Landowners are claiming that the negative stereotype given to private landlords in recent years by government contributes to the overall housing crisis.
Scottish Land & Estates, representing landowners, says aspirations to improve housing volume and quality are being blocked by planning and infrastructure constraints, inflexibility on affordable housing models and a negative approach to private landlords.
Sarah-Jane Laing, SLE chief executive, says: “”There has been a wide political consensus to improve the sustainability of our rural communities but the stark reality is that we should be much further forward than we are now.
“Provision of rural housing is essential to the success of that strategy. We all share the goal of trying to increase the amount of rural housing but all too often that ambition is thwarted by delays in planning processes, lack of funding for private affordable homes, prohibitive infrastructure and utility costs and an ever-growing burden of private rented sector legislation.
“Members of Scottish Land & Estates provide more than 10,000 homes for rent in rural areas and many businesses are actively involved in building homes. They are dedicated to meeting a real social need but they are frustrated.

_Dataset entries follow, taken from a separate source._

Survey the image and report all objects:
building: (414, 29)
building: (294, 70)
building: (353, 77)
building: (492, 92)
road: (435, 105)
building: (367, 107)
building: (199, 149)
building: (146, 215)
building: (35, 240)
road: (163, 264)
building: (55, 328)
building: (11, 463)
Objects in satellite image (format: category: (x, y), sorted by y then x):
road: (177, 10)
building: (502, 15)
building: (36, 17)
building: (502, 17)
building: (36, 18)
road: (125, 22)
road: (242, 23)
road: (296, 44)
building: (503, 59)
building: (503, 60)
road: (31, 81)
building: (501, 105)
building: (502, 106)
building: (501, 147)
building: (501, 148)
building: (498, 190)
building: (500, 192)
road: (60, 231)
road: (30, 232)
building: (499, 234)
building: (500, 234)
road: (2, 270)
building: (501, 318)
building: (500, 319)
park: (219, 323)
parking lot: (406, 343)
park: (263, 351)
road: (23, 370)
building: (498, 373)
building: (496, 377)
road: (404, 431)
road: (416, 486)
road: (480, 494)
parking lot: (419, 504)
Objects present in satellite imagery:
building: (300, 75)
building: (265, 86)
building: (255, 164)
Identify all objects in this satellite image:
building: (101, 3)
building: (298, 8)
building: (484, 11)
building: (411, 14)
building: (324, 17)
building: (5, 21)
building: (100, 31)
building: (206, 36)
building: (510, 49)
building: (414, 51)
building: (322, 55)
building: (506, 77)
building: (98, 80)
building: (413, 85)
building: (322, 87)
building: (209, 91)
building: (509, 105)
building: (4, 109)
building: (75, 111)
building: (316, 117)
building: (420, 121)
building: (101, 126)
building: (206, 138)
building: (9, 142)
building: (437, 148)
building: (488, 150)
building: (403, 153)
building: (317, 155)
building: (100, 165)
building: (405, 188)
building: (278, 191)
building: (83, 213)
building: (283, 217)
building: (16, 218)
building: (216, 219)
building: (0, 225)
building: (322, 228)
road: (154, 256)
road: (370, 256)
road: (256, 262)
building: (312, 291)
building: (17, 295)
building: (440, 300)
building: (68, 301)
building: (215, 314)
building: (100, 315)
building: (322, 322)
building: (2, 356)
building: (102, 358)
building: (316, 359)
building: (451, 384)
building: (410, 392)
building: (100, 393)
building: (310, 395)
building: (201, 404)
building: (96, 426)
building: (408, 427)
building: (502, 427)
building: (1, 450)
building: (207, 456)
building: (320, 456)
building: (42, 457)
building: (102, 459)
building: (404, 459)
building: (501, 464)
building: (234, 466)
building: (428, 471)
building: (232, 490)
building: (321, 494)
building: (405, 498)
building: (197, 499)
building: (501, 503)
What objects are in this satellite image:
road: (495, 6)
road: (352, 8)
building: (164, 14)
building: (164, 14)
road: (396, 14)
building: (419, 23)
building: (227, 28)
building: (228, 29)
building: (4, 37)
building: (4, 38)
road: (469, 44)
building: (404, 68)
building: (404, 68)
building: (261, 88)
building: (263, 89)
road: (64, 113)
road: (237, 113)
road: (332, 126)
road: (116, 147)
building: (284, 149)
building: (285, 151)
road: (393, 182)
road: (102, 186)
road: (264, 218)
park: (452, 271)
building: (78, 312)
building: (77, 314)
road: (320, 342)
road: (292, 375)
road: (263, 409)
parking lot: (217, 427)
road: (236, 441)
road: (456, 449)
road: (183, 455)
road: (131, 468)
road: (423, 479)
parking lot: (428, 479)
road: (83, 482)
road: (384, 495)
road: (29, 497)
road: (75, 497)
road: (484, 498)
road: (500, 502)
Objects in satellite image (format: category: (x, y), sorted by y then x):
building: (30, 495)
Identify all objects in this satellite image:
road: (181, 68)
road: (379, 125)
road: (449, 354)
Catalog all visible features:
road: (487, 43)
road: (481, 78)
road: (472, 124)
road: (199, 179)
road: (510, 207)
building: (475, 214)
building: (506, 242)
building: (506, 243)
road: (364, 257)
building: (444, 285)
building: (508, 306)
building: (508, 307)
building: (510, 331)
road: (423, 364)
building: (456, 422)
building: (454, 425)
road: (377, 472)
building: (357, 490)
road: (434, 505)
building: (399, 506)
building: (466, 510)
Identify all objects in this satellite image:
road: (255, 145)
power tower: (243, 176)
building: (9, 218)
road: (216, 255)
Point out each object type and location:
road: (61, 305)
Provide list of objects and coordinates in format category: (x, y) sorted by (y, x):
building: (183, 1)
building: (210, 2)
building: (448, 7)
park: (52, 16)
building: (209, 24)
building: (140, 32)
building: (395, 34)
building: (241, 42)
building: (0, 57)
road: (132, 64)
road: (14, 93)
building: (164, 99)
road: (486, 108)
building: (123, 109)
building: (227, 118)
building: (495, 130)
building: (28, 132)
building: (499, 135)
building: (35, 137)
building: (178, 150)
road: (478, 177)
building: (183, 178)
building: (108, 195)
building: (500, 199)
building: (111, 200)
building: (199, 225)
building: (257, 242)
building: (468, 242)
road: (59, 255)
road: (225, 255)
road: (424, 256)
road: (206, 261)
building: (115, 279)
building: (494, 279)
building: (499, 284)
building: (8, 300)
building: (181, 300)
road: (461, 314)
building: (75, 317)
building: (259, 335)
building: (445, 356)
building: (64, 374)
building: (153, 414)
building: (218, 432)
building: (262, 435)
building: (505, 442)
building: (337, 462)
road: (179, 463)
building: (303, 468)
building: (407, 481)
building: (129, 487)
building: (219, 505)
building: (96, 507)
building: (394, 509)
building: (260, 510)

“Delivery of new homes is more complicated than it need be, and we continue to lose affordable rented housing due to ever increasing burden on landlords. The rate of new build affordable rented houses just cannot match the homes we are losing from the sector week on week.”
Scottish Land & Estates’ survey of members reveals that 22 per cent of properties could be lost to the market due to the burden of regulation - and this includes six per cent which have already been withdrawn.
“Landlords across the sector are also deeply concerned that there will be fewer homes available for tenants should changes to regulations on eviction procedures go ahead” says a statement from the organisation.
One SLE member - Jamie Carruthers, who has built low-energy houses for rent - adds: “We were delighted to build houses and renovate a number of cottages to provide more local housing but sadly, there has been a significant push against landlords in recent times. We all want to see more people living and working in rural communities and the private rented sector has a part to play in achieving that.
“However, if I was starting the project delivered … under present regulations then I would almost certainly decide the risks were too great and not go ahead with the build.”